Banks joins the ranks of Kathleen Kennedy, Sherry Lansing and Donna Langley.
For the first time in eight years, the annual Pioneer of the Year dinner was held in Los Angeles after a stint in Las Vegas linked to CinemaCon. The dinner raises money for the Pioneers Assistance Fund, which helps members of the film and exhibition industries who have faced illness and injury.
Despite becoming the first female director to receive the 2019 pioneer of the year award from the Will Rogers Motion Picture Pioneers Foundation, “Charlie’s Angels” helmer Elizabeth Banks told Variety that directing wasn’t necessarily always her goal.
“It was something that I dabbled in and something that I did in college and over time, I really became more and more interested in doing it.” Banks said at the Foundation’s annual dinner on Wednesday night at the Beverly Hilton. “It was about five or six years ago now that I really started thinking seriously about it and thinking about the legacy that I could leave in this business if I got to tell stories in my way, basically.”
Banks, who made her feature directorial debut in 2015 with Universal’s smash hit “Pitch Perfect 2,” said she’s heartened by the strides made by female filmmakers in Hollywood over the past few years.
“I think that hopefully it’s just going in waves,” Banks told Variety. “Obviously, I wish the numbers were 50/50 and I wish that 50% of movies were directed by women and I wish that there was equality for women across all fields, but I also see a lot of improvement. I also see most importantly, a lot of conversation about it and a lot of awareness about it, in a way that has never happened before and that’s encouraging.”

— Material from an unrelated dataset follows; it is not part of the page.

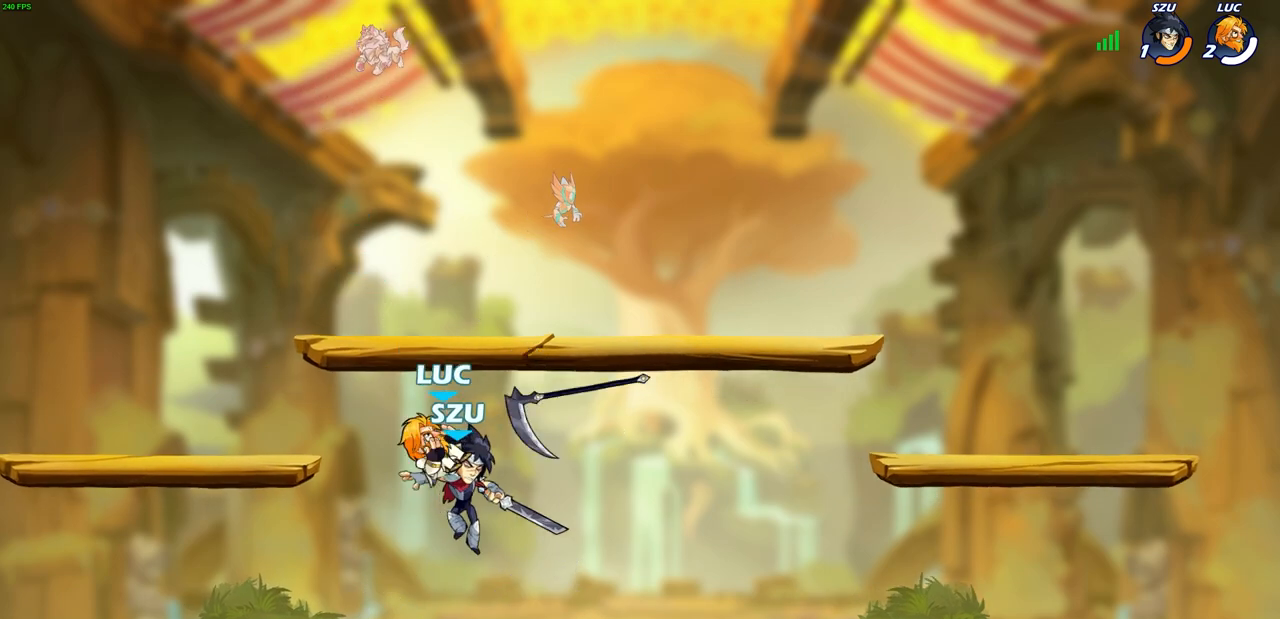
{"buttons": ["CROSS"], "left_stick": "left", "right_stick": "center", "events": [[217, "left_stick", "center"], [333, "left_stick", "left"], [467, "CROSS", "down"]]}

Though the latest addition to the internationally beloved “Charlie’s Angels” franchise has created a lot of hype and expectation, Banks said she isn’t yet signed on for a follow-up movie. “Everybody needs to go see ‘Charlie’s Angels’ on November 15 and then maybe we can talk about a sequel,” Banks said.
Banks’ “Angels” trio, Kristen Stewart, Naomi Scott and Ella Balinska, was on hand to present their director with her award. Stewart told Variety that the shift toward gender parity in the entertainment industry was long overdue, though she’s excited for the future.
“I don’t know why coincidentally everyone realized we can just look to our left and to our right and hold each other’s hands and say, ‘Now maybe we demand to be listened to,’ because it really could have happened at any point,“ Stewart said. “It was that we all started talking to each other. To be honest, I can’t wait to see the untold stories that are going to surface that have been submerged for a really long time. As soon as you activate a group of people and say, ‘Hey, you know what, you matter and we want to hear what you have to say,’ storytelling is going to change drastically, and it already has a little bit. I think Liz is on the forefront of that and I’m so happy to be on her side as well.”
Stewart, who announced last year that she would be making her feature directorial debut with an adaptation of the 2011 memoir “The Chronology of Water,” confirmed that the project will begin production in 2020. “Yes, I’m going to be directing next year,” she said.
Stewart’s fellow “Angel” Balinska lauded Banks for her multi-tasking ability — as Banks also produced, wrote and starred in the upcoming reboot. “There was a moment when we were in the Townsend Agency and she was literally on set writing, producing and starring at the same time,” Balinska recalled. “She sat down with us. She had the monitor quite literally in the scene and it was on her lap whilst being present in the scene and also being able to be active as a director which if that doesn’t say pioneer, I don’t know what else does.”